Handling Missing Values in R
In most real datasets (especially surveys), missing values are not always stored as NA. Instead, you often see special numeric codes such as:
-9= Inapplicable-1= Refused to answer999= Don’t know
Before analysing anything, you must:
- Select the variables you will actually analyse
- Inspect them carefully
- Recode invalid placeholders to
NA - Drop rows with missing values only in the variables relevant to your analysis
This chapter shows how to do all of this first in base R, then introduces tidyverse and naniar as modern tools.
Step 1 — Select variables relevant for analysis (Base R)
Most datasets contain many variables you do not need.
Start by selecting only the variables required for your analysis.
Example: suppose the full dataset is named df, and you only need:
SexAgeHeightWage
df_sub <- df[, c("Sex", "Age", "Height", "Wage")]This is now your working dataset.
Step 2 — Summarize each variable (Base R)
summary() helps detect invalid codes:
summary(df_sub$Sex)
summary(df_sub$Age)
summary(df_sub$Height)
summary(df_sub$Wage)If you encounter some issues, try
summary(as.numeric(df_sub$Wage))
# etc for all variablesFor example, you might see:
Wage:
Min. :-9
1st Qu.:15
Median :20
Mean :18
Max. :35
The negative values (-9, -1) are obviously not real wages.

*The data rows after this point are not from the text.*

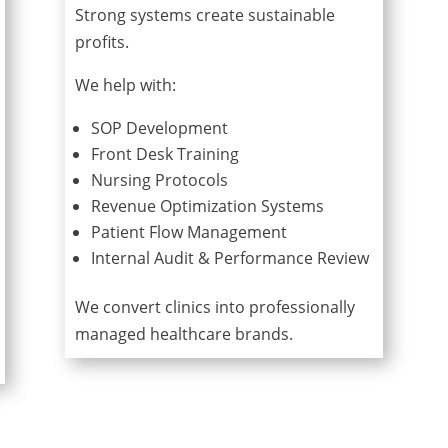
Strong systems create sustainable
profits.
We help with:
SOP Development
Front Desk Training
Nursing Protocols
Revenue Optimization Systems
Patient Flow Management
Internal Audit & Performance Review
We convert clinics into professionally
managed healthcare brands.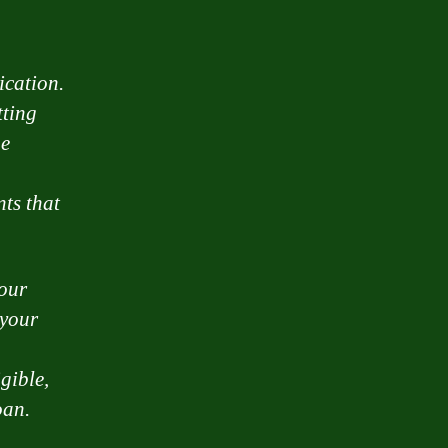
ication.
tting
he
nts that
your
 your
gible,
oan.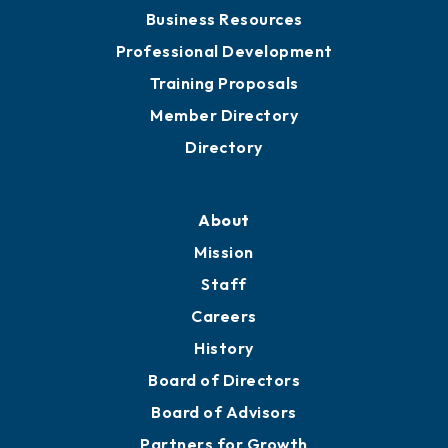
Business Resources
Professional Development
Training Proposals
Member Directory
Directory
About
Mission
Staff
Careers
History
Board of Directors
Board of Advisors
Partners for Growth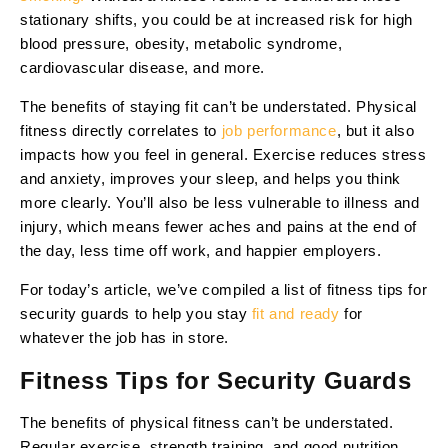
stationary shifts, you could be at increased risk for high
blood pressure, obesity, metabolic syndrome,
cardiovascular disease, and more.
The benefits of staying fit can’t be understated. Physical
fitness directly correlates to
job performance
, but it also
impacts how you feel in general. Exercise reduces stress
and anxiety, improves your sleep, and helps you think
more clearly. You’ll also be less vulnerable to illness and
injury, which means fewer aches and pains at the end of
the day, less time off work, and happier employers.
For today’s article, we’ve compiled a list of fitness tips for
security guards to help you stay
fit and ready
for
whatever the job has in store.
Fitness Tips for Security Guards
The benefits of physical fitness can’t be understated.
Regular exercise, strength training, and good nutrition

You can also count how many of these appear:
sum(df_sub$Wage == -1, na.rm = TRUE) # refused
sum(df_sub$Wage == -9, na.rm = TRUE) # inapplicable
sum(is.na(df_sub$Wage)) # true missingStep 3 — Recode invalid values to NA (Base R)
Option A — Replace each code separately
df_sub$Wage[df_sub$Wage == -1] <- NA
df_sub$Wage[df_sub$Wage == -9] <- NAOption B — More general rule: “any negative wage is invalid”
df_sub$Wage[df_sub$Wage < 0] <- NAThis catches all placeholder codes at once.
Step 4 — Drop incomplete cases (Base R)
Only drop rows missing the variables you need, not every missing value in the entire dataset.
df_clean <- na.omit(df_sub)This keeps only rows where all selected variables (Sex, Age, Height, Wage) are present.
Important: If the full dataset had 200 variables and you used na.omit(df) instead of na.omit(df_sub), you might lose 80% of your data.
Optional — Preserve the reason for missingness (Base R)
If you want to keep the original meaning (refused, inapplicable, etc.), create a label first:
df_sub$Wage_reason <- ifelse(df_sub$Wage == -1, "Refused",
ifelse(df_sub$Wage == -9, "Inapplicable",
ifelse(is.na(df_sub$Wage), "Missing", "Reported")))Then clean the numeric wage:
df_sub$Wage[df_sub$Wage < 0] <- NAUp to this point: everything was Base R.
Now let’s introduce the modern tools.
Step 5 — A Modern Alternative: tidyverse + naniar
Required packages
library(dplyr)
library(naniar)
library(ggplot2)- dplyr → data manipulation
- naniar → missing data summaries + visualisations
- ggplot2 → used automatically for plots
(pacman: an optional helper package that makes loading/installing packages easier; you do not need it here.)
Step 6 — Recode missing values with tidyverse
df_clean <- df %>%
mutate(
Wage = na_if(Wage, -1),
Wage = na_if(Wage, -9)
)Or the general rule:
df_clean <- df %>%
mutate(Wage = if_else(Wage < 0, NA_real_, Wage))Step 7 — Explore Missingness with naniar
1. Variable-level missingness
naniar::miss_var_summary(df_clean)This shows:
n_miss: number of missing valuespct_miss: percentage missing
2. Graph of missing data
naniar::vis_miss(df_clean)3. Number of missing values per row
naniar::miss_case_table(df_clean)Interpretation of typical output:
| n_miss_in_case | n_cases | pct_cases |
|---|---|---|
| 0 | 4 | 33% |
| 1 | 7 | 58% |
| 2 | 1 | 8% |
Meaning:
- 4 rows have no missing data
- 7 rows have exactly one missing value
- 1 row has two missing values
4. Number of complete cases
naniar::n_complete(df_clean)Or proportion:
naniar::prop_complete_case(df_clean)Final Summary
- Always start by selecting the variables relevant for analysis.
- Use base R (
summary()) to detect invalid placeholder values. - Replace placeholders (
-1,-9, etc.) withNA. - Drop rows missing essential variables using
na.omit()on your subset. - Optionally keep a label explaining the reason for missingness.
- Finally, learn tidyverse and naniar for easier missing-data workflows and visualisation.